The remaining SMGs of each mouse were excised and immediately frozen at − 80 °C for reverse transcription quantitative polymerase chain reaction (RT-qPCR). The tissues were homogenized using a BioMasher II (Nippi Inc., Tokyo, Japan), and total mRNA was extracted using Sepasol RNA I Super G reagent (Nacalai Tesque, Japan), following the manufacturer’s protocol. Briefly, the samples were homogenized in 1 ml of Sepasol RNA I Super G and incubated at RT for 5 min. Thereafter, 200 μl of chloroform (Fujifilm Wako Pure Chemical Corp., Osaka, Japan) was added to the tubes, which were subsequently shaken and centrifuged at 12,000×g for 15 min at 4 °C. Next, the upper aqueous phase was transferred to new tubes and combined with 500 μl of 2-propranolol (Fujifilm Wako Pure Chemical Corp., Osaka, Japan). After resting at RT for 10 min and centrifuging at 12,000×g for 10 min at 4 °C, the supernatant was removed. To clear the RNA pellets, 1 ml of 75% ethanol (Fujifilm Wako Pure Chemical Corp., Osaka, Japan) was added to the tubes and centrifuged at 12,000×g for 5 min at 4 °C. Finally, the RNA concentration at 260 nm was determined using a spectrophotometer (Beckman DU® 640; GMI, Minnesota, USA). Complementary DNA (cDNA) was synthetized from 1 μg of total RNA with reverse transcription random primers using ReverTra Ace™ qPCR RT Master Mix (TOYOBO, Osaka, Japan), following the manufacturer’s instructions. RT-qPCR was performed using an Applied Biosystems 7500 Real-Time PCR System (Thermo Fisher Scientific Inc., Waltham, MA, USA) with TB Green® Premix Ex Taq™ II (Tli RNase H Plus) kits (TaKaRa Bio, Otsu, Japan). The PCR mixture per reaction included 25 ng of cDNA template, TB Green® Premix Ex Taq™ II (2×), PCR forward and reverse primers (10 μm each), ROX reference dye II (50×), and sterile purified water (RNase-free water, non DEPC; BioDynamics, Tokyo, Japan). All data were normalized to GAPDH mRNA. Amplified oligonucleotide primers specific for mouse GAPDH, P2X7R, and P2X4R were purchased from Thermo Fisher Scientific Inc. (Waltham, MA, USA). The primer sequences used in this study are listed in Table 1.
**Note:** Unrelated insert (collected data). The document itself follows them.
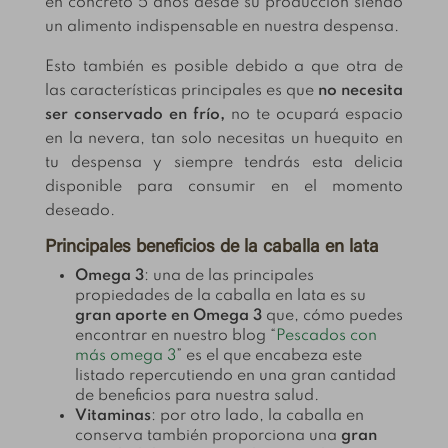
en concreto 5 años desde su producción siendo
un alimento indispensable en nuestra despensa.
Esto también es posible debido a que otra de
las características principales es que
no necesita
ser conservado en frío,
no te ocupará espacio
en la nevera, tan solo necesitas un huequito en
tu despensa y siempre tendrás esta delicia
disponible para consumir en el momento
deseado.
Principales beneficios de la caballa en lata
Omega 3
: una de las principales
propiedades de la caballa en lata es su
gran aporte en Omega 3
que, cómo puedes
encontrar en nuestro blog “
Pescados con
más omega 3
” es el que encabeza este
listado repercutiendo en una gran cantidad
de beneficios para nuestra salud.
Vitaminas
: por otro lado, la caballa en
conserva también proporciona una
gran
Table 1 Primer sequences used in RT-qPCR process.
Full size table

Each amplification cycle consisted of an initial denaturation stage at 95 °C for 30 s, followed by 40 cycles of heating at 95 °C for 5 s, annealing at 60 °C for 34 s, 95 °C for 15 s, 60 °C for 60 s, and 95 °C for 15 s. Each assay was repeated three times. Relative mRNA expression levels were calculated using the comparative Ct method (2−ΔΔCt) with GAPDH serving as an internal control. To validate these results, melting curves were obtained, which displayed a single normal peak. The mRNA expression levels were reported as n-fold change relative to the mRNA expression in the control groups.

Statistical analysis

Statistical analyses were performed using GraphPad Prism version 9 (GraphPad Software Inc., La Jolla, CA, USA). The data were presented as the means ± standard error of the mean (SEM). Normal distribution of the data was assessed using the Shapiro–Wilk test. To compare mice body weight, diet consumption, calorie intake, fat intake and AUC data between CON11w/DM11w and CON13w/DM13w, an unpaired two-tailed Student’s t-test was performed. To compare the total ductal area, total acinar area, and fold change of P2X4R and P2X7R expression among the CON11w, DM11w, CON13w, and DM13w groups, one-way analysis of variance (ANOVA), followed by Holm–Šídák’s multiple comparison test, was used. To compare the acinar area, mean islet areas and integral optical density of P2X4R and P2X7R expression data among the CON11w, DM11w, CON13w, and DM13w groups, the Kruskal–Wallis test, followed by Dunn’s multiple comparison test, was applied. Statistical significance was defined as p < 0.05.